Section 185 & how ill-drafted, ill-implemented provisions cause serious consequences

The manner in which
the Companies Act, 2013, is being implemented is causing ongoing grief to
numerous companies. As the financial year comes to a close, several violations
with potentially serious consequences are being noticed by auditors and others.
The deservedly much maligned Section 185 is one example that is focus of this
post (several earlier posts have also discussed many issues). Section 185 makes
an almost absolute and comprehensive prohibition, with few exceptions, of loans
to persons in which directors have interest. While widely held listed companies
too suffer from the broad provisions, it hits even more harshly closely held
companies who tend to have regular transactions in the group almost as running
current accounts.


To give a specific situation,
Section 185 prohibits giving of loans to companies within the same group even
if the borrower private limited company has one common director. For most
closely held groups, this would practically mean all companies in the group. It
is routine for companies to have running current accounts with group companies
to manage liquidity without charging interest. Section 185 prohibits this
almost totally.


This was not so
under the Companies Act, 1956 and the few instances where there were
restrictions, internal approvals usually resolved the issue. Section 185,
however, has no method to permit it by approval of the board or shareholders or
even Central Government. Granting of such loans is a violation that attracts
fine/imprisonment.


Looking at the provision
even more closely reveals the inherent complexities that arise when a law is in
transition, which gets worsened when the provisions are implemented ambiguously
on one hand and then “clarified” to create fresh creases.

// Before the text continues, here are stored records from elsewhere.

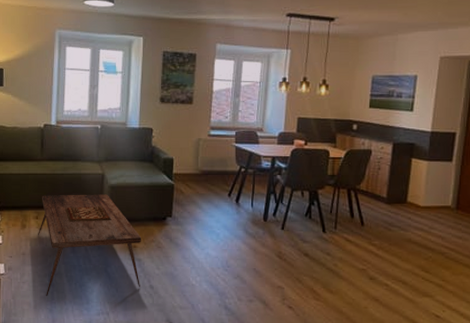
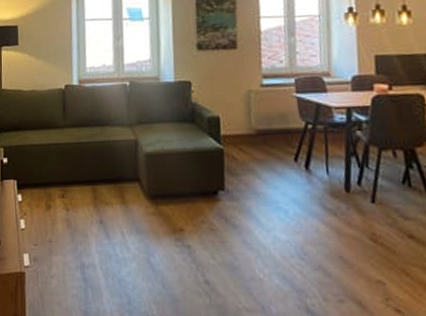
coffee table: present [38,194,142,297] -> none [65,164,193,295]

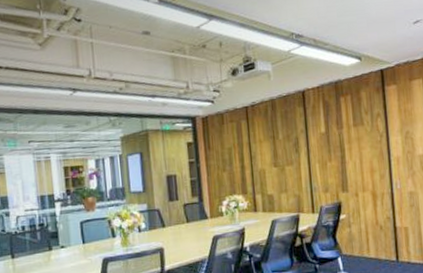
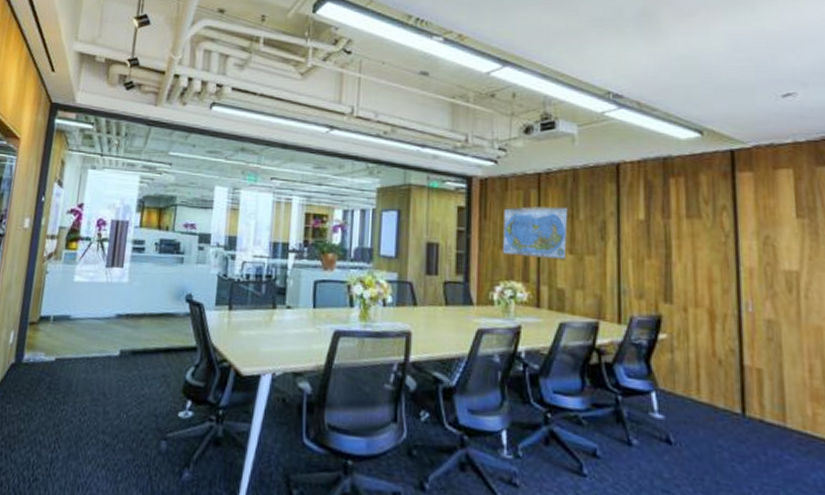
world map: none [222,130,273,176] -> present [502,206,570,261]

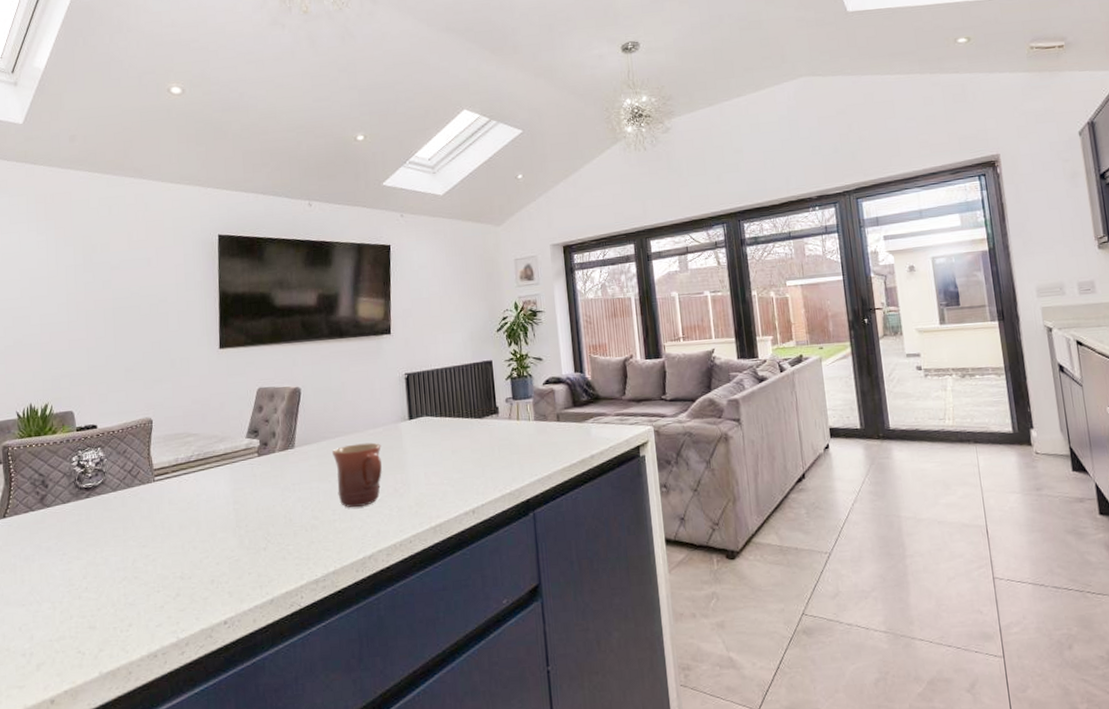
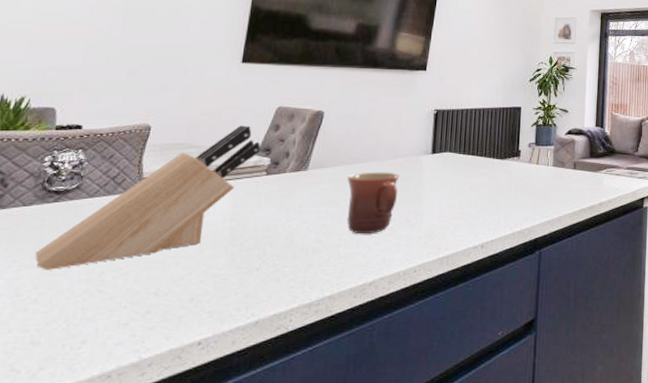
knife block: none [79,409,250,561] -> present [34,125,261,270]

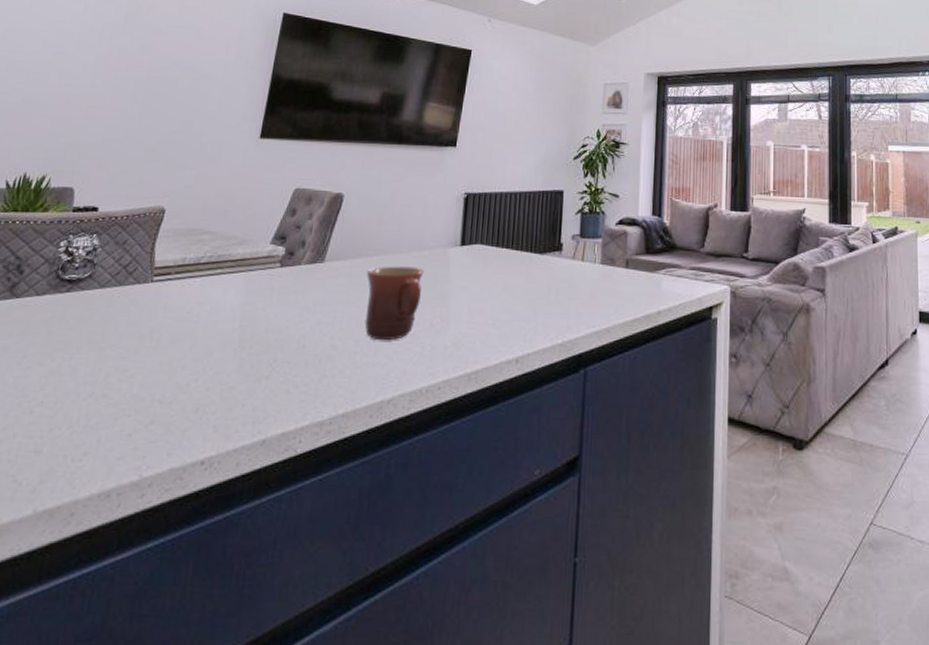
knife block: present [34,125,261,270] -> none [43,209,276,369]

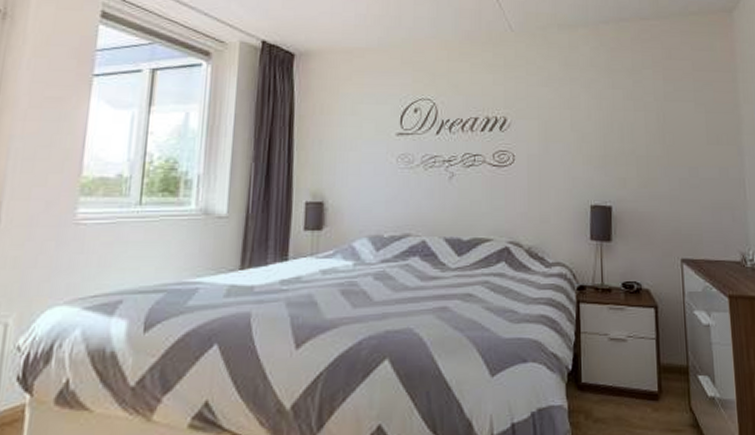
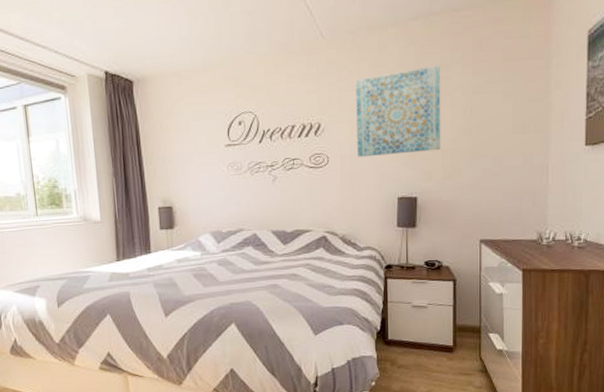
wall art: none [545,69,636,158] -> present [355,65,441,158]

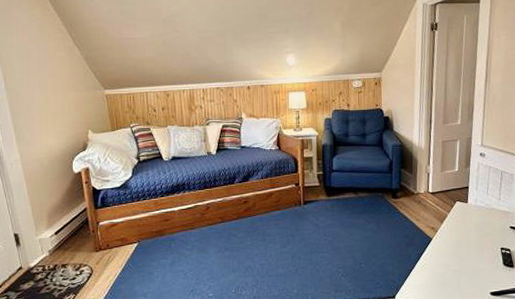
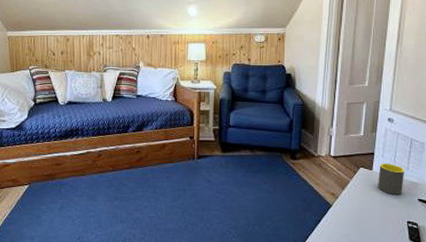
mug: none [472,195,497,224] -> present [377,163,405,195]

While bringing
Section 185 into effect, the Central Government issued a circular
stating that “corresponding” provisions were “repealed”. This created an
ambiguity as to which provisions are repealed.


Then the Central
Government compounds matter further by further “clarifying”,
taking into account representations made regarding Section 185, that Section
372A
will remain in force till Section
186
is notified. It may be recollected that, arguably, Section 185 and
Section 372A operate in different fields for different purposes. And while
linking Section 372A with Section 186 does make sense, giving the clarification
in context of section 185 creates further confusion. Yet another “clarification”
regarding Section 185/372A in light of guarantees to subsidiary companies
creates more confusion.


The result is that companies
are queuing up at offices of auditors and legal advisors to reassure that the
audit reports will not be splashed with red and penal consequences are, if
possible, avoided. Resolving such issues is not easy in many cases and at times
create complications of income-tax, which can be costly. Needless but
considerable energy is being wasted on issues as to legal standing of a
notification/circular, powers of clarification, meaning in law of terms used,
etc. 


Considering the elections, one wonders whether
there will be any resolution of this in the near horizon.